Все молчали. Тишину нарушил голос Сары:
— Думаю, я поняла, куда вы клоните. Если Уинни не перестанет принимать настойку опия, она умрет. Рано или поздно это произойдет. Я предлагаю найти опий и разбить бутылки. Таким образом мы вернем ей здоровье.
Когда стало ясно, что никаких комментариев не последует, Перрин продолжала:
— У нее появится шанс начать новую жизнь, но только, в том случае, если она будет здорова. И если мы ей поможем. — Перрин совершенно забыла о своей заранее подготовленной речи, забыла о своем волнении. В течение двадцати минут она призывала сидевших перед ней женщин помочь Уинни.
Когда Перрин замолчала, Сара поджала губы.
— Миссис Уэйверли, вам прежде доводилось иметь дело с теми, кто пристрастился к подобным лекарствам?
— Нет, не доводилось.
— И мне тоже. Но я слышала, что прекращение приема опия, даже его наиболее слабых разновидностей, таких как, например, настойка, опасно для жизни. И нет гарантии, что Уинни не вернется к опию при первой же возможности.
— Но если она прекратит принимать его и останется жива, у нее появится шанс выжить и, возможно, стать счастливой, — возразила Мем. — Если же мистер Сноу отправит ее в Чейзити, у нее не останется ни малейшего шанса.
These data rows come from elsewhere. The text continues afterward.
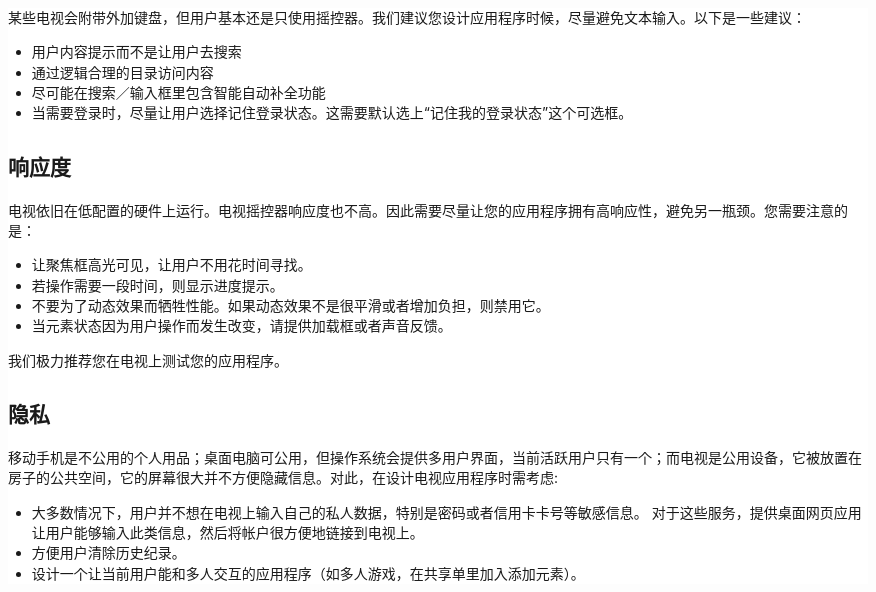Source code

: 某些电视会附带外加键盘，但用户基本还是只使用摇控器。我们建议您设计应用程序时候，尽量避免文本输入。以下是一些建议：

- 用户内容提示而不是让用户去搜索
- 通过逻辑合理的目录访问内容
- 尽可能在搜索／输入框里包含智能自动补全功能
- 当需要登录时，尽量让用户选择记住登录状态。这需要默认选上“记住我的登录状态”这个可选框。

## 响应度

电视依旧在低配置的硬件上运行。电视摇控器响应度也不高。因此需要尽量让您的应用程序拥有高响应性，避免另一瓶颈。您需要注意的是：

- 让聚焦框高光可见，让用户不用花时间寻找。
- 若操作需要一段时间，则显示进度提示。
- 不要为了动态效果而牺牲性能。如果动态效果不是很平滑或者增加负担，则禁用它。
- 当元素状态因为用户操作而发生改变，请提供加载框或者声音反馈。

我们极力推荐您在电视上测试您的应用程序。

## 隐私

移动手机是不公用的个人用品；桌面电脑可公用，但操作系统会提供多用户界面，当前活跃用户只有一个；而电视是公用设备，它被放置在房子的公共空间，它的屏幕很大并不方便隐藏信息。对此，在设计电视应用程序时需考虑:

- 大多数情况下，用户并不想在电视上输入自己的私人数据，特别是密码或者信用卡卡号等敏感信息。 对于这些服务，提供桌面网页应用让用户能够输入此类信息，然后将帐户很方便地链接到电视上。
- 方便用户清除历史纪录。
- 设计一个让当前用户能和多人交互的应用程序（如多人游戏，在共享单里加入添加元素）。
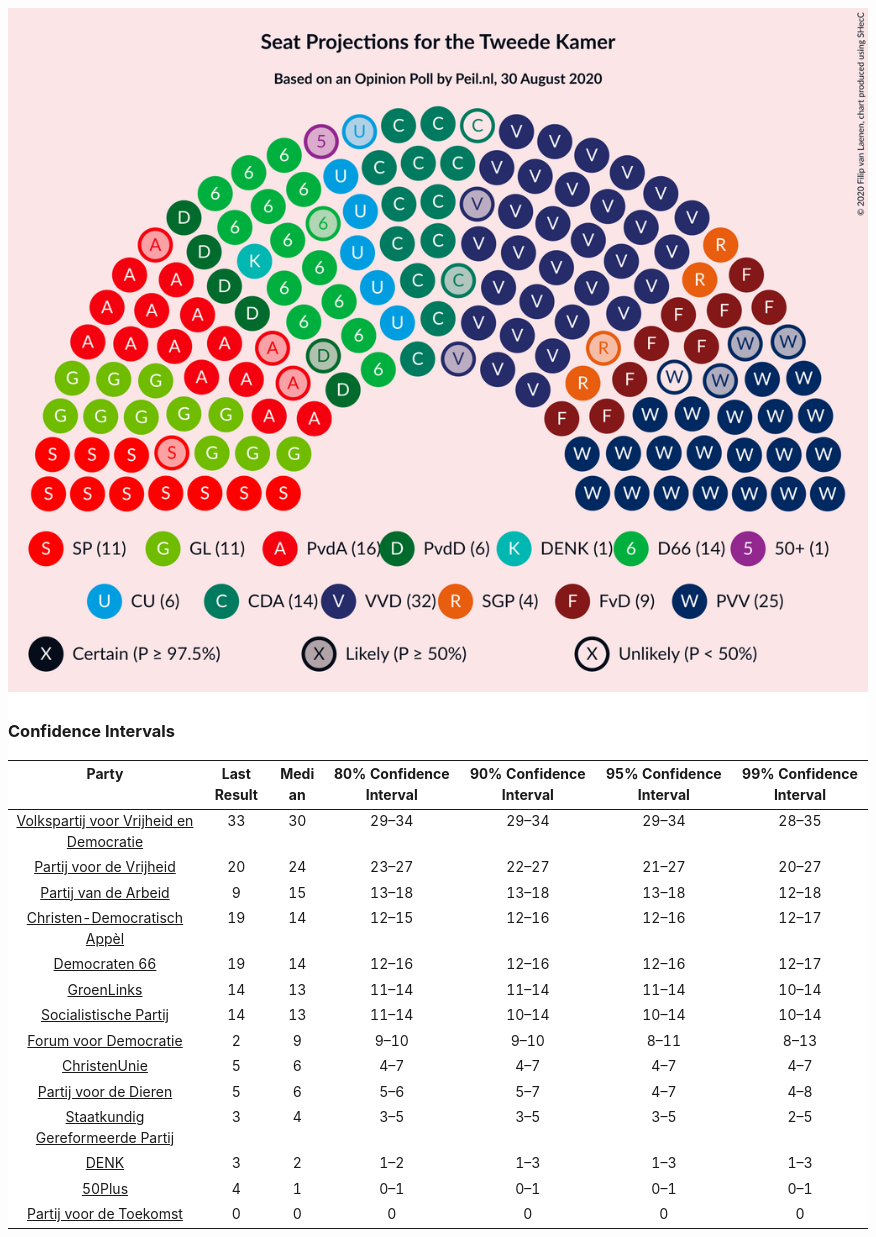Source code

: ![Graph with seating plan not yet produced](2020-08-30-Peilnl-seating-plan.png "Seating Plan")

### Confidence Intervals

| Party | Last Result | Median | 80% Confidence Interval | 90% Confidence Interval | 95% Confidence Interval | 99% Confidence Interval |
|:-----:|:-----------:|:------:|:-----------------------:|:-----------------------:|:-----------------------:|:-----------------------:|
| <a href="#volkspartij-voor-vrijheid-en-democratie">Volkspartij voor Vrijheid en Democratie</a> | 33 | 30 | 29–34 |29–34 |29–34 |28–35 |
| <a href="#partij-voor-de-vrijheid">Partij voor de Vrijheid</a> | 20 | 24 | 23–27 |22–27 |21–27 |20–27 |
| <a href="#partij-van-de-arbeid">Partij van de Arbeid</a> | 9 | 15 | 13–18 |13–18 |13–18 |12–18 |
| <a href="#christen-democratisch-appèl">Christen-Democratisch Appèl</a> | 19 | 14 | 12–15 |12–16 |12–16 |12–17 |
| <a href="#democraten-66">Democraten 66</a> | 19 | 14 | 12–16 |12–16 |12–16 |12–17 |
| <a href="#groenlinks">GroenLinks</a> | 14 | 13 | 11–14 |11–14 |11–14 |10–14 |
| <a href="#socialistische-partij">Socialistische Partij</a> | 14 | 13 | 11–14 |10–14 |10–14 |10–14 |
| <a href="#forum-voor-democratie">Forum voor Democratie</a> | 2 | 9 | 9–10 |9–10 |8–11 |8–13 |
| <a href="#christenunie">ChristenUnie</a> | 5 | 6 | 4–7 |4–7 |4–7 |4–7 |
| <a href="#partij-voor-de-dieren">Partij voor de Dieren</a> | 5 | 6 | 5–6 |5–7 |4–7 |4–8 |
| <a href="#staatkundig-gereformeerde-partij">Staatkundig Gereformeerde Partij</a> | 3 | 4 | 3–5 |3–5 |3–5 |2–5 |
| <a href="#denk">DENK</a> | 3 | 2 | 1–2 |1–3 |1–3 |1–3 |
| <a href="#50plus">50Plus</a> | 4 | 1 | 0–1 |0–1 |0–1 |0–1 |
| <a href="#partij-voor-de-toekomst">Partij voor de Toekomst</a> | 0 | 0 | 0 |0 |0 |0 |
— Да. Я тоже так считаю, — согласилась Хильда. — Если мы отправим ее обратно, она никогда не выйдет замуж.
Перрин снова взяла слово.
— Если мы потерпим неудачу, — сказала она, — тогда я согласна: мы предоставим мистеру Сноу решать эту проблему, и он, несомненно, отправит Уинни домой. — Она обвела взглядом хмурые лица женщин. — Но если мы попытаемся помочь Уинни, тогда кому-то из нас придется все время находиться рядом с ней. Но сперва мы должны решить, хотим ли мы дать Уинни шанс начать новую жизнь.
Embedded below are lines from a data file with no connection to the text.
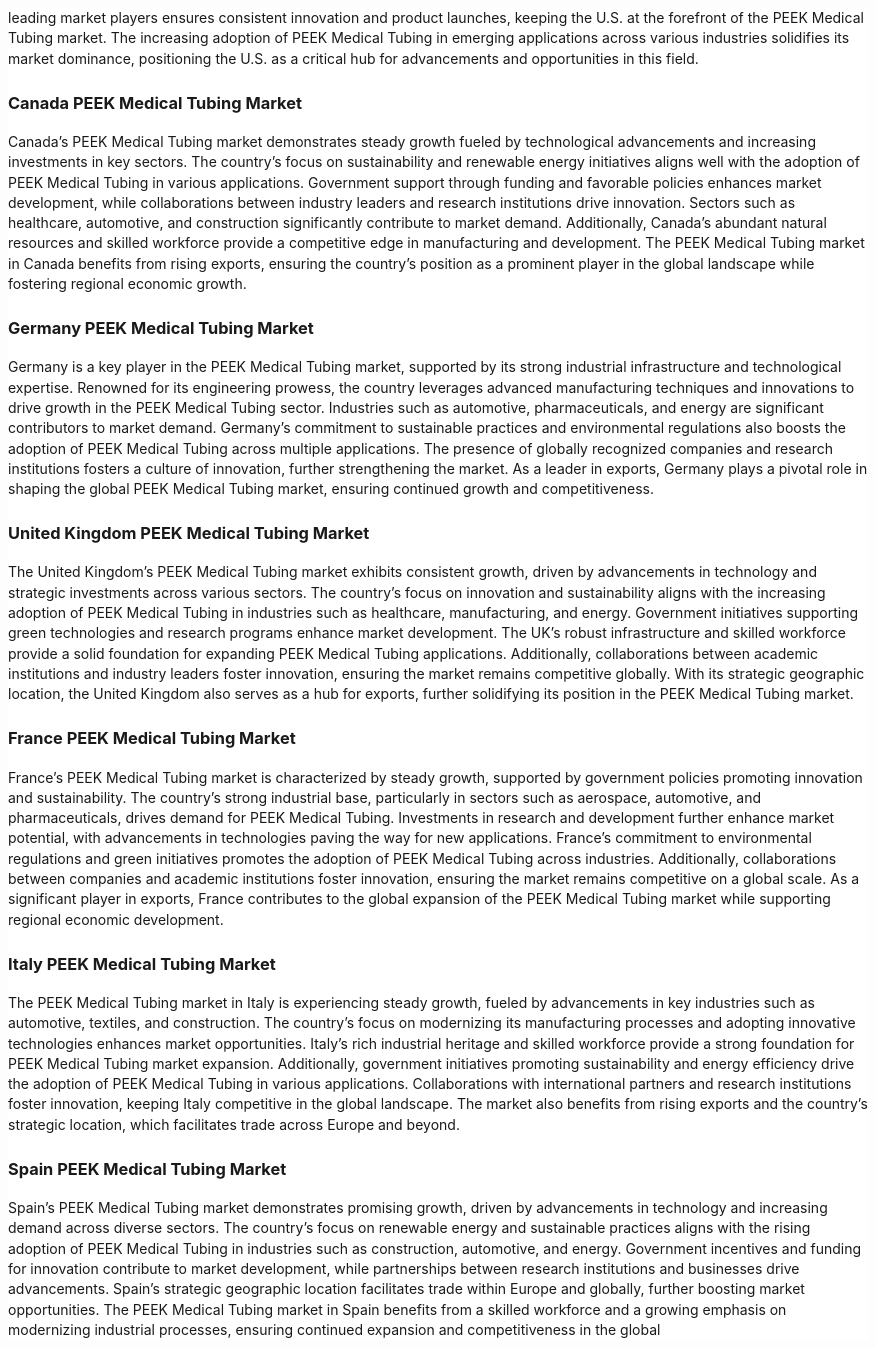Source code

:leading market players ensures consistent innovation and product launches, keeping the U.S. at the forefront of the PEEK Medical Tubing market. The increasing adoption of PEEK Medical Tubing in emerging applications across various industries solidifies its market dominance, positioning the U.S. as a critical hub for advancements and opportunities in this field.</p><h3>Canada PEEK Medical Tubing Market</h3><p>Canada&rsquo;s PEEK Medical Tubing market demonstrates steady growth fueled by technological advancements and increasing investments in key sectors. The country&rsquo;s focus on sustainability and renewable energy initiatives aligns well with the adoption of PEEK Medical Tubing in various applications. Government support through funding and favorable policies enhances market development, while collaborations between industry leaders and research institutions drive innovation. Sectors such as healthcare, automotive, and construction significantly contribute to market demand. Additionally, Canada&rsquo;s abundant natural resources and skilled workforce provide a competitive edge in manufacturing and development. The PEEK Medical Tubing market in Canada benefits from rising exports, ensuring the country&rsquo;s position as a prominent player in the global landscape while fostering regional economic growth.</p><h3>Germany PEEK Medical Tubing Market</h3><p>Germany is a key player in the PEEK Medical Tubing market, supported by its strong industrial infrastructure and technological expertise. Renowned for its engineering prowess, the country leverages advanced manufacturing techniques and innovations to drive growth in the PEEK Medical Tubing sector. Industries such as automotive, pharmaceuticals, and energy are significant contributors to market demand. Germany&rsquo;s commitment to sustainable practices and environmental regulations also boosts the adoption of PEEK Medical Tubing across multiple applications. The presence of globally recognized companies and research institutions fosters a culture of innovation, further strengthening the market. As a leader in exports, Germany plays a pivotal role in shaping the global PEEK Medical Tubing market, ensuring continued growth and competitiveness.</p><h3>United Kingdom PEEK Medical Tubing Market</h3><p>The United Kingdom&rsquo;s PEEK Medical Tubing market exhibits consistent growth, driven by advancements in technology and strategic investments across various sectors. The country&rsquo;s focus on innovation and sustainability aligns with the increasing adoption of PEEK Medical Tubing in industries such as healthcare, manufacturing, and energy. Government initiatives supporting green technologies and research programs enhance market development. The UK&rsquo;s robust infrastructure and skilled workforce provide a solid foundation for expanding PEEK Medical Tubing applications. Additionally, collaborations between academic institutions and industry leaders foster innovation, ensuring the market remains competitive globally. With its strategic geographic location, the United Kingdom also serves as a hub for exports, further solidifying its position in the PEEK Medical Tubing market.</p><h3>France PEEK Medical Tubing Market</h3><p>France&rsquo;s PEEK Medical Tubing market is characterized by steady growth, supported by government policies promoting innovation and sustainability. The country&rsquo;s strong industrial base, particularly in sectors such as aerospace, automotive, and pharmaceuticals, drives demand for PEEK Medical Tubing. Investments in research and development further enhance market potential, with advancements in technologies paving the way for new applications. France&rsquo;s commitment to environmental regulations and green initiatives promotes the adoption of PEEK Medical Tubing across industries. Additionally, collaborations between companies and academic institutions foster innovation, ensuring the market remains competitive on a global scale. As a significant player in exports, France contributes to the global expansion of the PEEK Medical Tubing market while supporting regional economic development.</p><h3>Italy PEEK Medical Tubing Market</h3><p>The PEEK Medical Tubing market in Italy is experiencing steady growth, fueled by advancements in key industries such as automotive, textiles, and construction. The country&rsquo;s focus on modernizing its manufacturing processes and adopting innovative technologies enhances market opportunities. Italy&rsquo;s rich industrial heritage and skilled workforce provide a strong foundation for PEEK Medical Tubing market expansion. Additionally, government initiatives promoting sustainability and energy efficiency drive the adoption of PEEK Medical Tubing in various applications. Collaborations with international partners and research institutions foster innovation, keeping Italy competitive in the global landscape. The market also benefits from rising exports and the country&rsquo;s strategic location, which facilitates trade across Europe and beyond.</p><h3>Spain PEEK Medical Tubing Market</h3><p>Spain&rsquo;s PEEK Medical Tubing market demonstrates promising growth, driven by advancements in technology and increasing demand across diverse sectors. The country&rsquo;s focus on renewable energy and sustainable practices aligns with the rising adoption of PEEK Medical Tubing in industries such as construction, automotive, and energy. Government incentives and funding for innovation contribute to market development, while partnerships between research institutions and businesses drive advancements. Spain&rsquo;s strategic geographic location facilitates trade within Europe and globally, further boosting market opportunities. The PEEK Medical Tubing market in Spain benefits from a skilled workforce and a growing emphasis on modernizing industrial processes, ensuring continued expansion and competitiveness in the global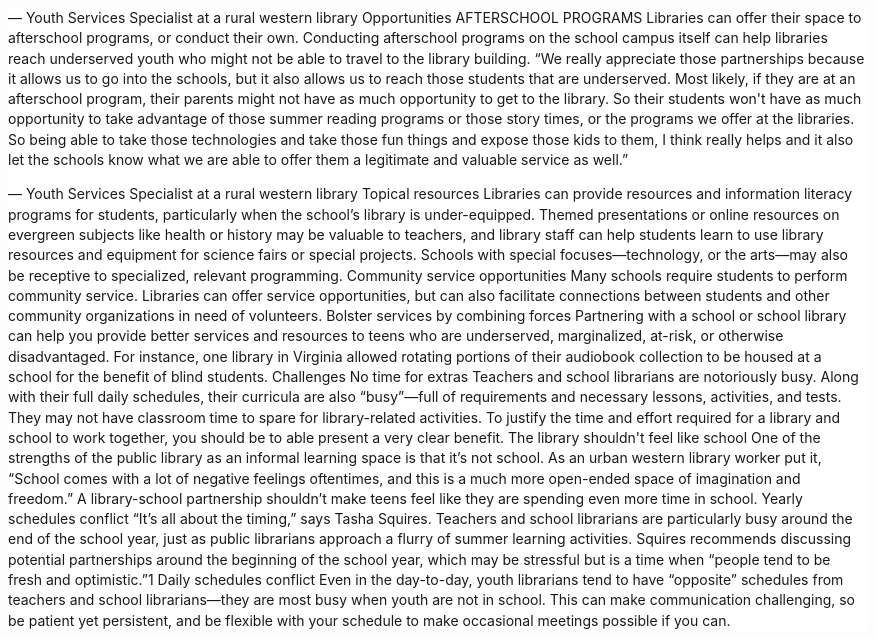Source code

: — Youth Services Specialist at a rural western library
Opportunities
AFTERSCHOOL PROGRAMS
Libraries can offer their space to afterschool programs, or conduct their own. Conducting afterschool programs on the school campus itself can help libraries reach underserved youth who might not be able to travel to the library building.
“We really appreciate those partnerships because it allows us to go into the schools, but it also allows us to reach those students that are underserved. Most likely, if they are at an afterschool program, their parents might not have as much opportunity to get to the library. So their students won't have as much opportunity to take advantage of those summer reading programs or those story times, or the programs we offer at the libraries. So being able to take those technologies and take those fun things and expose those kids to them, I think really helps and it also let the schools know what we are able to offer them a legitimate and valuable service as well.”

— Youth Services Specialist at a rural western library
Topical resources
Libraries can provide resources and information literacy programs for students, particularly when the school’s library is under-equipped. Themed presentations or online resources on evergreen subjects like health or history may be valuable to teachers, and library staff can help students learn to use library resources and equipment for science fairs or special projects. Schools with special focuses—technology, or the arts—may also be receptive to specialized, relevant programming.
Community service opportunities
Many schools require students to perform community service. Libraries can offer service opportunities, but can also facilitate connections between students and other community organizations in need of volunteers.
Bolster services by combining forces
Partnering with a school or school library can help you provide better services and resources to teens who are underserved, marginalized, at-risk, or otherwise disadvantaged. For instance, one library in Virginia allowed rotating portions of their audiobook collection to be housed at a school for the benefit of blind students.
Challenges
No time for extras
Teachers and school librarians are notoriously busy. Along with their full daily schedules, their curricula are also “busy”—full of requirements and necessary lessons, activities, and tests. They may not have classroom time to spare for library-related activities. To justify the time and effort required for a library and school to work together, you should be to able present a very clear benefit.
The library shouldn't feel like school
One of the strengths of the public library as an informal learning space is that it’s not school. As an urban western library worker put it, “School comes with a lot of negative feelings oftentimes, and this is a much more open-ended space of imagination and freedom.” A library-school partnership shouldn’t make teens feel like they are spending even more time in school.
Yearly schedules conflict
“It’s all about the timing,” says Tasha Squires. Teachers and school librarians are particularly busy around the end of the school year, just as public librarians approach a flurry of summer learning activities. Squires recommends discussing potential partnerships around the beginning of the school year, which may be stressful but is a time when “people tend to be fresh and optimistic.”1
Daily schedules conflict
Even in the day-to-day, youth librarians tend to have “opposite” schedules from teachers and school librarians—they are most busy when youth are not in school. This can make communication challenging, so be patient yet persistent, and be flexible with your schedule to make occasional meetings possible if you can.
Люси Гастингс поднялась и решительным жестом оправила юбки.
— Мне хочется думать, что если бы я нуждалась в помощи, то вы бы попытались мне помочь, — заявила она; голосок ее дрожал, нежные щечки горели. — Я верю, что с Божьей помощью мы сможем спасти мисс Ларсон от греха, в который она впала. — Люси поспешно уселась и уставилась в землю. Неожиданно со своего места вскочила Кора Троп.
— Я не невеста и не имею права тут говорить, но мне все равно хочется сказать: в Чейзити у нее нет никаких шансов. Все прекрасно об этом знают, иначе мы не ехали бы сейчас в этом караване. Так вот… Если бы мисс Ларсон была в здравом рассудке, доложу я вам, она бы попросила не отправлять ее обратно. Уж я-то знаю! Мне бы совсем не понравилось, если бы вы отправили меня обратно! — Она села, выпятив вперед подбородок и вытащила на пакета, лежавшего у нее на коленях, еще одну лакричную тянучку.
— Джейн! — Все проследили за взглядом Перрин. — Наше решение касается непосредственно вас. Каково вате мнение?
Джейн Мангер прикрыла глаза. Потом оглядела собравшихся и тяжко вздохнула.
— Я согласна с миссис Уэйверли. Не отправляйте Уинни домой. — Она внимательно посмотрела на Перрин. — Если вы решили ей помочь, я согласна.
Мем энергично закивала:
— Тогда, наверное, все мы согласны. Надо отобрать у Уинни опий и ухаживать за ней до ее выздоровления.
— Благодарю вас, — прошептала Перрин. Откашлявшись, она заговорила громче: — Те, кто хочет принять в этом участие, пожалуйста, переговорите со своей соседкой по фургону и удостоверьтесь, что она согласна взвалить на себя дополнительные тяготы в ваше отсутствие. Хильда… Может быть, вы опросите всех и составите список тех, кто хочет дежурить с Уинни? Мем… Не могли бы вы составить расписание? — Она сжала кулаки и глубоко вздохнула, — Завтра утром, перед тем как тронуться в путь, мы с Джейн обыщем фургон. Мы найдем опий. — Перрин вопросительно взглянула на Джейн, ожидая, когда та кивнет в знак согласия.
— Вам понадобится помощь, — сказала Сара после продолжительной паузы. — Я приду, как только подою корову.
— Да благословит всех вас Бог! — радостно воскликнула Люси Гастингс. — Я буду молиться за наш успех.
Сара встала и пристально посмотрела на Перрин. Потом молча кивнула, взяла свой стул и позвала Люси. Мем, прежде чем отправиться к своему фургону, показала Перрин большой палец.
Когда все женщины разошлись, Перрин, стоя в полном одиночестве, задумчиво смотрела на фургон Уинни и Джейн. Она убедила невест помочь Уинни. И верила, что приняла верное решение.
Крики Уинни разбудили весь лагерь. Все бросились в предрассветную мглу. Подбежав к фургону, женщины увидели Перрин, которая лежала на земле, борясь с обезумевшей Уинни.